Examen du maître jardinier

Chapitre extraordinaire d’une carrière grandissante au-delà de 70 ans, Master Gardener est le film de Paul Schrader présenté hors compétition à la Mostra de Venise après avoir reçu le Lion d’or pour l’ensemble de sa carrière. L’avis de Mauro Donzelli.

Il n’a jamais été optimiste, Paul Schrader, et ce n’est toujours pas le cas, à 76 ans. Mais il a enquêté sur la culpabilité et la rédemption de toute sa carrière et croit aux métaphores, sinon au futur, car « jardiner signifie croire en l’avenir, ce changement viendra en temps voulu ». Si ce n’est pas de l’optimisme il nous ressemble beaucoup, et contemple le pardon dans son extraordinaire Maître jardiniertourné en dix-huit jours, avec une totale liberté de création.

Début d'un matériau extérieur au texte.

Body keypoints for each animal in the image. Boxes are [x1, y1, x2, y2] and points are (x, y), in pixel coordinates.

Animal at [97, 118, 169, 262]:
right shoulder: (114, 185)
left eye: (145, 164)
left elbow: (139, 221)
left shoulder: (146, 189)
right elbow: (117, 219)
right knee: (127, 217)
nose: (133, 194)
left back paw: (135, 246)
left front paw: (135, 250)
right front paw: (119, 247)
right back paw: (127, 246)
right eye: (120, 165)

L’histoire est celle d’un horticulteur profondément méticuleux, Narvel Roth (Joël Edgerton), qui exprime tout son art acquis au fil des ans dans les Gracewood Gardens, terrains et jardins qui entourent l’ancienne propriété de la riche veuve Norma Haverhill (Sigourney Weaver). Les deux se livrent des conversations quotidiennes, entre le serviteur gardien de la beauté en vue et un personnage de plus en plus inquiétant reine de l’ordre totalitaire, qui surveille chaque graine, feuille, plante ou personne qui travaille sur sa propriété. Au cours d’un de ces petits déjeuners la dame demande à embaucher, et en perspective à évaluer comme son héritière, une jeune arrière-petite-fille, Mayaà qui elle peut enseigner le métier et faire évoluer ses compétences d’apprentie à « Maître Jardinier ». Le calme de l’univers réglé par la patience, l’ordre absolu, le soin avec lequel chaque plante est soignée selon sa nature, est bouleversé par le chaos. L’irruption d’un mouvement agité qui réveille le passé trouble de Narvel, assoupi depuis quelque temps mais encore bouillonnant de sommeil.

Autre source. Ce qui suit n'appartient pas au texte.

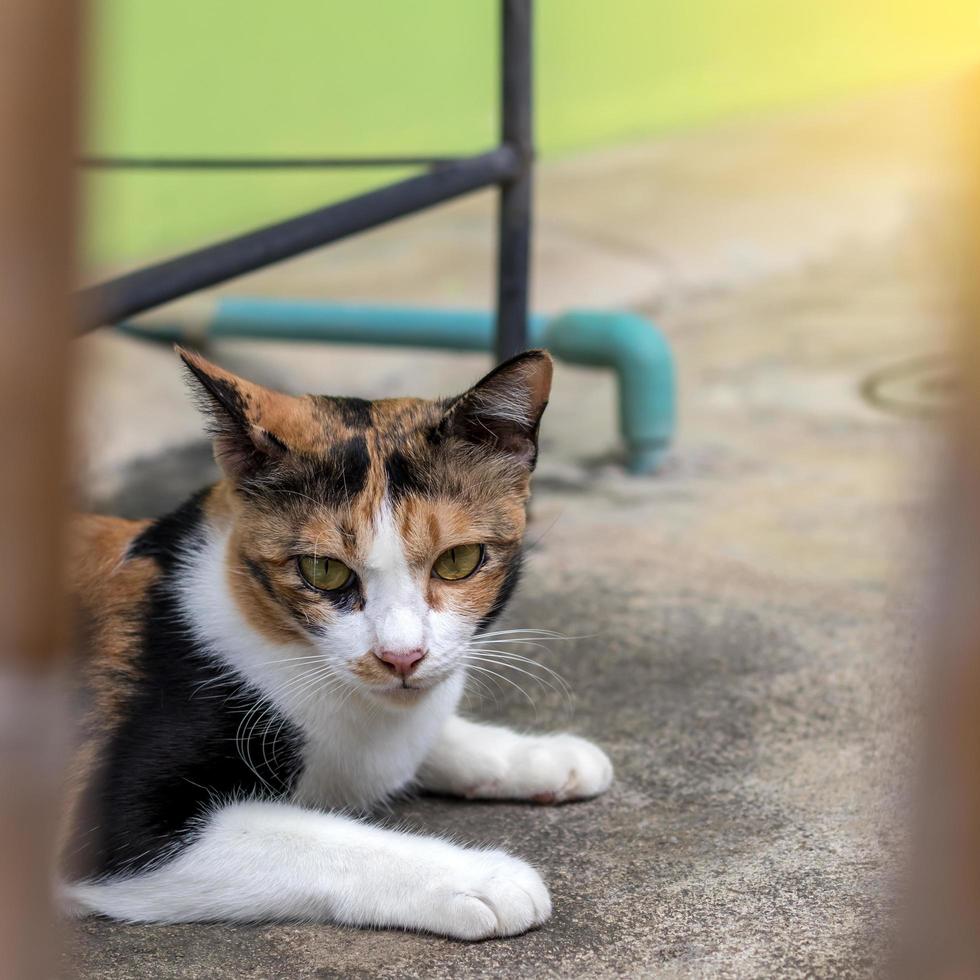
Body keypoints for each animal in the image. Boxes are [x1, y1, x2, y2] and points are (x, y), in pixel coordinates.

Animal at [61, 348, 608, 936]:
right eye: (323, 571)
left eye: (459, 560)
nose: (401, 656)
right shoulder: (115, 829)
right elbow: (310, 839)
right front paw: (481, 877)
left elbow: (431, 739)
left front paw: (542, 755)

Ancienne métaphore de l’homme, celle du jardin, depuis l’Eden, se débarrassant de la mauvaise herbe. Un entrelacement difficile à organiser, entre spontanéité de croissance et contrainte au sein de styles différents, de l’anglais au sauvage au français. Ils sont aussi un miroir des changements sociaux au cours des siècles, d’un outil utile et rustique à un statut, une exposition de richesse. Les saisons imposent un changement brutal, mais limité dans le temps, la floraison irisée alternant avec un rétrécissement automnal à hivernal. Maître Jardinier a une énergie patiente et troublante dès le premier plan, capable d’hypnotiser par le calme de ses descriptions botaniques, de ses visions philosophiquessur la puissance organique du contact des pieds nus, des mains sur les feuilles, une relation sensorielle, pas seulement tactile, pour le « plus accessible des arts ».

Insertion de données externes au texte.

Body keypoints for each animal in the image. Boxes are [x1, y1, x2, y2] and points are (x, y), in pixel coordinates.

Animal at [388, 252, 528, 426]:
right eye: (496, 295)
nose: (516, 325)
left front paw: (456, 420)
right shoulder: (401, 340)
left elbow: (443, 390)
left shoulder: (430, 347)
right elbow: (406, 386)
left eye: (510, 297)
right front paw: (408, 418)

Il va sans dire que ce n’est certainement pas tout, qu’au moment même où l’on se laisse bercer par la bonne retraite des jardins de Gracewood, une déviation du droit chemin dessiné par le calviniste Schrader commence à émerger, obsédé par la rédemption et la culpabilité comme matière première. de la vie; et la mort. Les plantes se régénèrent, c’est dans leur nature. Mais l’homme ?

Master Gardener est un chef-d’œuvre de maîtrise et d’équilibre, un film béni par les imperfections de l’âme humaine qui se transforme en une sublime tension entre le bien et le mal, l’addiction et la violence, la haine de la différence et le pardon des péchés indélébiles. « Je ne suis qu’un jardinier, ce qui était autrefois autre chose ».